begin Selected passage

Memory and IOPS Deduplication
Virtuozzo provides memory and IOPS deduplication that helps save memory and IOPS on the Hardware Node and increases the maximum number of running Containers per Hardware Node.
Deduplication is provided by Virtuozzo File Cache which includes the pfcached daemon and a ploop image mounted to a directory on the Hardware Node. The file cache ploop contains copies of eligible files located inside Containers. To be eligible for caching, files in Containers must meet certain configurable requirements, e.g., be read in a certain number of Containers, be of certain size, be stored in certain directories in Containers.
When the kernel gets a request to read a file located in a Container ploop, it searches the file cache ploop for a copy of that file by the SHA1 hash stored as file’s extended attribute. If successful, the copy in the file cache ploop is read instead of the original file in the Container ploop. Otherwise, the original file in the Container ploop is read.
To populate the file cache ploop with most requested files, pfcached periodically obtains Container files read statistics from kernel, analyzes it, and copies files which are eligible to the file cache ploop. If the file cache ploop is running out of space, the least recently used files are removed from it.
Virtuozzo File Cache offers the following benefits:
- Memory deduplication. Only a single file from the file cache ploop needs to be loaded to memory instead of loading multiple identical files located in multiple Containers.

end Selected passage
begin Listing

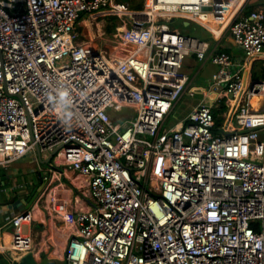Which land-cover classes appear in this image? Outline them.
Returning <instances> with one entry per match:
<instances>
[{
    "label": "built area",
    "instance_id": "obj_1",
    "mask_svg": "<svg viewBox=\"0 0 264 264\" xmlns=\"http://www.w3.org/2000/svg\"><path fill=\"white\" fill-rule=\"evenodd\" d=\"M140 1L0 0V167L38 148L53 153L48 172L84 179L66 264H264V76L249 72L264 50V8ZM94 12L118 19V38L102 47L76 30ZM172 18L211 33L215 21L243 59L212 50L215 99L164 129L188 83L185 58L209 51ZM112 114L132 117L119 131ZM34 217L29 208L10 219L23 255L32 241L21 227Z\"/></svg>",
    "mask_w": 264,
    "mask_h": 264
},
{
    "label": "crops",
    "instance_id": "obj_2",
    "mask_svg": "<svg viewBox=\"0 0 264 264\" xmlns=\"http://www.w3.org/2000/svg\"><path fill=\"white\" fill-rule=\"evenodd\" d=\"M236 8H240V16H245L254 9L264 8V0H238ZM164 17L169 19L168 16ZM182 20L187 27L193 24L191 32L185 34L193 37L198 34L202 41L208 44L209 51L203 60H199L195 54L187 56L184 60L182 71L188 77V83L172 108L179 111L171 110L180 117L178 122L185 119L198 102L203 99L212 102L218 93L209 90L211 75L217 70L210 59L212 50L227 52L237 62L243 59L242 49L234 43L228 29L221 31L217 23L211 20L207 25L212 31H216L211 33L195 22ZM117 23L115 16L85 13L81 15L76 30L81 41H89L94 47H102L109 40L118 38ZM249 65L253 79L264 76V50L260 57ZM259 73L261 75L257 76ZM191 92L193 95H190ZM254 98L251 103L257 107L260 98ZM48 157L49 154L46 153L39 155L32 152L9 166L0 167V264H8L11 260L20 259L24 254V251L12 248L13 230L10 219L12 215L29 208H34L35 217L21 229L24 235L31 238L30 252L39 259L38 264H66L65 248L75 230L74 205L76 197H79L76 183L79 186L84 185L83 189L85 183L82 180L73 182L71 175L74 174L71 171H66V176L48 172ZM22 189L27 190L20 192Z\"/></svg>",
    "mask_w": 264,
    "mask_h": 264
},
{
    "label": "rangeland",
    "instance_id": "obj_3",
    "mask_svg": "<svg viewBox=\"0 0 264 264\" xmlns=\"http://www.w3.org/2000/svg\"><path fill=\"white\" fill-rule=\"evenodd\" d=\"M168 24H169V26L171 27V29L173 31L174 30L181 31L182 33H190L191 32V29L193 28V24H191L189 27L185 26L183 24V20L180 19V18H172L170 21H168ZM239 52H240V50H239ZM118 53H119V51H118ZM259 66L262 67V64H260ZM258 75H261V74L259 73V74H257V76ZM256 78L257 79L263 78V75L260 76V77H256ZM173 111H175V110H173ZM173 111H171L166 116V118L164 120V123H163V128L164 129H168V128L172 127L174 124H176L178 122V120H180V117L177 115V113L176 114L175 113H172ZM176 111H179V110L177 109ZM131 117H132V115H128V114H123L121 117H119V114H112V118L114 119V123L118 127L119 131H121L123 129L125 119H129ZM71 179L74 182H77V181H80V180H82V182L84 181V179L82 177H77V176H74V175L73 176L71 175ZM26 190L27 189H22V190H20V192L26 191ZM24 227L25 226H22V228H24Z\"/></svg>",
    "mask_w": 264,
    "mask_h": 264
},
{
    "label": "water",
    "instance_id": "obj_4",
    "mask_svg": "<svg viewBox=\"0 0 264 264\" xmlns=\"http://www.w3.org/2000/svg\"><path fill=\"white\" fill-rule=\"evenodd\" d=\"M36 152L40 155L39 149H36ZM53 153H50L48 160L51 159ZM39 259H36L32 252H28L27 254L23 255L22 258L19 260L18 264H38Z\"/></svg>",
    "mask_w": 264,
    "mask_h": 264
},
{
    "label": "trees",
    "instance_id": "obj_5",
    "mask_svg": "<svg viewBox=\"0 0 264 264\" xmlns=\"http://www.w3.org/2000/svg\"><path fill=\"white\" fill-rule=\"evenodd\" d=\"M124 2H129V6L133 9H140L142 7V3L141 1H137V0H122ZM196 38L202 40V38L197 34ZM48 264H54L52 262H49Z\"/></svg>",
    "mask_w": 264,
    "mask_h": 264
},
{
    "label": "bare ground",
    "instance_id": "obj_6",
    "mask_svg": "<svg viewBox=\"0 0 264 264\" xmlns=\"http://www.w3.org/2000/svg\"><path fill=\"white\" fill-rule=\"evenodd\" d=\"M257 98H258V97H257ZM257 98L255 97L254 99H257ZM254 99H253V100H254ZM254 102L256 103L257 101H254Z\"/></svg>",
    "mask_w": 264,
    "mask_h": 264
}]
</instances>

end Listing
begin Listing

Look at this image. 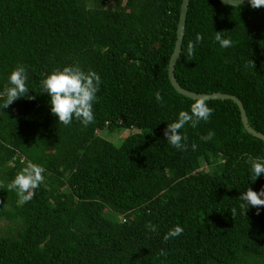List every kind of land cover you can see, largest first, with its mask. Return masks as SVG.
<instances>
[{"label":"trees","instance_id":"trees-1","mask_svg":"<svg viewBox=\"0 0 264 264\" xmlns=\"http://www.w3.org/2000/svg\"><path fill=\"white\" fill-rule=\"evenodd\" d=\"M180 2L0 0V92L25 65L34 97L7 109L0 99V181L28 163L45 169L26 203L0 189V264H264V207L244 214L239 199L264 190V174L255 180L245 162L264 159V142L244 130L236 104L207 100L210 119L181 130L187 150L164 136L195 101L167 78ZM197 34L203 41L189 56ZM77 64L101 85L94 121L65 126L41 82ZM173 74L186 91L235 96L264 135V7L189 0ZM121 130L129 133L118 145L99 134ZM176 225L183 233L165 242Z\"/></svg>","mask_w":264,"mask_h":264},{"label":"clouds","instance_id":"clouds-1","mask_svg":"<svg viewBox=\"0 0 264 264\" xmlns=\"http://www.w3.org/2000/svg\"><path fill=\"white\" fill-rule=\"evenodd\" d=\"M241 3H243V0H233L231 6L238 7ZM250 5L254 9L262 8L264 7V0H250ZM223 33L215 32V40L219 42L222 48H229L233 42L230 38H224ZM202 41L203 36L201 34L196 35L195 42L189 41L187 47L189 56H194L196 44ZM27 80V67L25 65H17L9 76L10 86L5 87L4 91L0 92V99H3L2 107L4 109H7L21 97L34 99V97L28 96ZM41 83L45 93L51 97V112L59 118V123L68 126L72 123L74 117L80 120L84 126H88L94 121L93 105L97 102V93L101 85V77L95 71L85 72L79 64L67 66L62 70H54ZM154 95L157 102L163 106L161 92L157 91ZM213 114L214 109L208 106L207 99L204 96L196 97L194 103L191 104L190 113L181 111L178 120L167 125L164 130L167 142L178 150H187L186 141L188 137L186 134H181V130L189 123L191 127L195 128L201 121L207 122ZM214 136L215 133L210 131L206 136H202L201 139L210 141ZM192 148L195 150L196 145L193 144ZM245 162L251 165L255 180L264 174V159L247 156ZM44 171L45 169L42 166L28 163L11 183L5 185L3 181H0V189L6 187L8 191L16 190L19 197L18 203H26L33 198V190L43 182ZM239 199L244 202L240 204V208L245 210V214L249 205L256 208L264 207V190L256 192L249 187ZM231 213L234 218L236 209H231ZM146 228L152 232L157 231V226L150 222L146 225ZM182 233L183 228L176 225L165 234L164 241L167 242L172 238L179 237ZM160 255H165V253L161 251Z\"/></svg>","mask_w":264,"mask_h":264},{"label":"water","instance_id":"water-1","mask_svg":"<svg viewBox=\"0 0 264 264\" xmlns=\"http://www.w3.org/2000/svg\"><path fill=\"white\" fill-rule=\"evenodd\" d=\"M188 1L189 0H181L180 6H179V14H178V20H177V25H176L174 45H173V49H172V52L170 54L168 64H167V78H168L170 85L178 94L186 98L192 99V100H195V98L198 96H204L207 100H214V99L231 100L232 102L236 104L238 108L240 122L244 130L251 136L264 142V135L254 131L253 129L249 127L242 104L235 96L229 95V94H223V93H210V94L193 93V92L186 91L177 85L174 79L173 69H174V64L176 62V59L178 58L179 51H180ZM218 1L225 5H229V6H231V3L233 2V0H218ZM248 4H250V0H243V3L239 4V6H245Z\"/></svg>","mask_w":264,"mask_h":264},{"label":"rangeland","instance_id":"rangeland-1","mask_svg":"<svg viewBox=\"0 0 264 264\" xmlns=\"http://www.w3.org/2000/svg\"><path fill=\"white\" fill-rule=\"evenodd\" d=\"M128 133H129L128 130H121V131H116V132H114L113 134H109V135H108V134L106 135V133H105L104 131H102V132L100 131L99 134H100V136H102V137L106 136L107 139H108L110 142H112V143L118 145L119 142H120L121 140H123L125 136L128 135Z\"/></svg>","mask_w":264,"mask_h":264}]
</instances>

end Listing

(Set task): Can you resume the text on Virtuozzo memory and IOPS deduplication, carrying on after its last line about memory deduplication?

(Result of this task):
- IOPS deduplication. Only a single file from the file cache ploop needs to be read instead of reading multiple identical files located in multiple Containers.
If the Hardware Node has storage drives of various performance, e.g., SATA and SSD, the file cache ploop performs better if located on the fastest storage drive on the Node, e.g., SSD. In any case:
- If the Hardware Node memory is not overcommitted, the file cache mostly helps speed up Container start during which most files are read. In this case caches residing in memory are not cleaned often, so copies in the file cache ploop, once read during Container start, do not need to be reread often during Container operation.
- If the Hardware Node memory is overcommitted, Virtuozzo File Cache helps speed up both Container start and operation. In this case caches residing in memory may be cleaned often, so files in the file cache ploop need to be reread as often.
Virtuozzo File Cache can be managed with the pfcache utility described in the Virtuozzo 6 Command Line Reference Guide.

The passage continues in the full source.